Face avant de la stèle du Code de Hammurabi (Musée du Louvre)

On trouve également des mentions originales à propos la bière dans le codex Hammourabi, il y a 3800 ans. C’est un texte juridique babylonien, le plus complet code de lois de Mésopotamie. Au milieu du texte, on trouve les premières mentions juridiques sur la bière, 4 petites lois qui rêglementent sa production et sa consommation.

La loi 109 dit « si des conspirateurs se réunissent dans une taverne, et que ces conspirateurs ne sont pas capturés et livrés aux autorités alors le patron sera mis à mort » mis à mort, oui, mais pas n’importe comment : par noyade, dans un tonneau de bière ! (apparemment y’a rien à voir avec l’expression « mettre en bière », il semblerait que ça soit deux étymologies bien distinctes)

La loi 110, elle, stipule qui si une prêtresse est prise à boire de la bière, elle doit être brulée vive !! Heureusement pour le commun des mortels, on pouvait se murger peinard, pas de loi par exemple sur la conduite en état d’ivresse…

En Egypte, c’est à peu près la même chose, ça s’industrialise même encore un peu plus. Tout le monde picole de l’ouvrier au pharaon. C’est carrément un moyen de paiement, une bonne part du salaire des ouvriers est payé en bière, ce qui fait dire à certains : « pas de bibine pas de pyramides ». Vous imaginez les mutineries s’ils n’avaient pas leur ration quotidienne ? C’est comme priver un poilu de son litron !

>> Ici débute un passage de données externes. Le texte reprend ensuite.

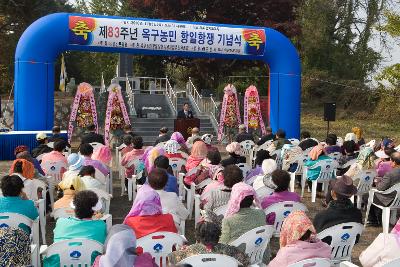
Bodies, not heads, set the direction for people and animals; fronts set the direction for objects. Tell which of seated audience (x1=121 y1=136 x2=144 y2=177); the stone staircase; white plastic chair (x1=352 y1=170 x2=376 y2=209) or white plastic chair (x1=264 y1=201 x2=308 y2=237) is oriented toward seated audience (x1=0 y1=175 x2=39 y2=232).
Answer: the stone staircase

De la Grêce antique à nos jours

Malheureusement ça se dégrade en Grèce, ou la bière est un peu méprisée. (L’orge est principalement réservée à l’alimentation.) C’est une boisson de pauvre, d’esclave, de barbare… On connait l’amour des peuples Greco-Romains pour le vin. On peut se demander si c’est à cause de son goût, qu’ils prennent pour supérieur (il faut dire que la bière de l’époque devait avoir une drôle de tronche… fermentation mal maitrisée, grumeaux de pain mal filtrés qui flottent, ça ne fait pas rêver). Ou bien parce que le vin une excellente une marchandise de luxe ? A l’époque la bière se gâtait vite, on n’aurait pas pu en exporter des amphores pleines aux quatre coins de l’empire !… le modèle économique impérial en aurait pris un coup.

Tout bascule avec le nouveau testament : « ceci est mon sang ». C’est sûr que s’il avait choisi la bière la sécrétion aurait été moins classe. Heureusement, le christianisme n’a pas eu raison de la bière, elle a survécu notamment chez les peuples germaniques, sous la forme de cervoise. Ironiquement les moines sont au Moyen-Age devenus des spécialistes du brassage, et on pourrait encore gloser longtemps sur les bières trappistes, sur l’invention de l’india pale ale, l’invention du porter, de la stout, de la lager, sur la révolution des microbrasseries qui a contaminé le monde il y a une vingtaine d’années… Mais le mieux est de vous inviter à découvrir, avec modération, le résultat des ces siècles d’affinage.